[Start of Attachment]
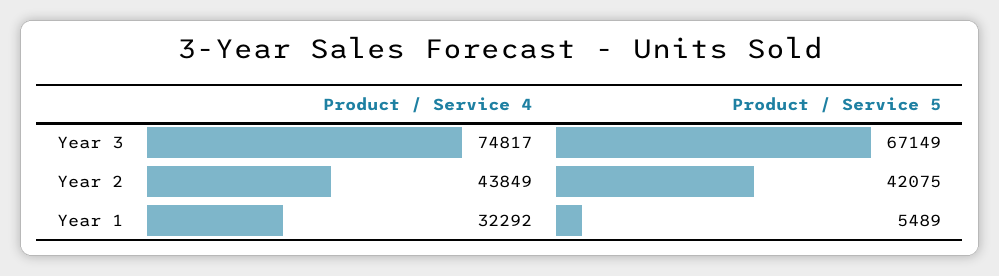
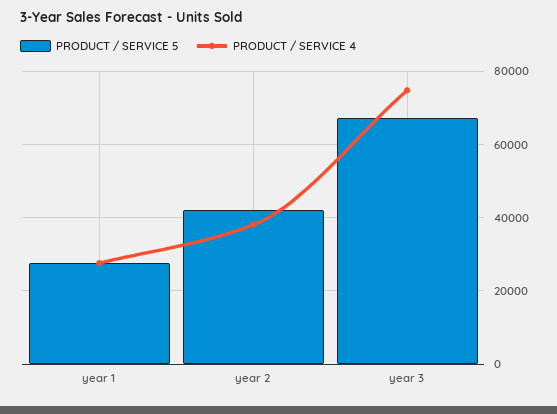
  {
    "Product / Service 4": {
      "Year 3": 74817,
-     "Year 2": 43849,
+     "Year 2": 38000,
-     "Year 1": 32292
+     "Year 1": 28000
    },
    "Product / Service 5": {
      "Year 3": 67149,
      "Year 2": 42075,
-     "Year 1": 5489
+     "Year 1": 28000
    }
  }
[End of Attachment]
(PROMPT) After reading the listing above, work out how many lines contain "Product" and reply with that number only.

(RESULT OF THIS TASK) 2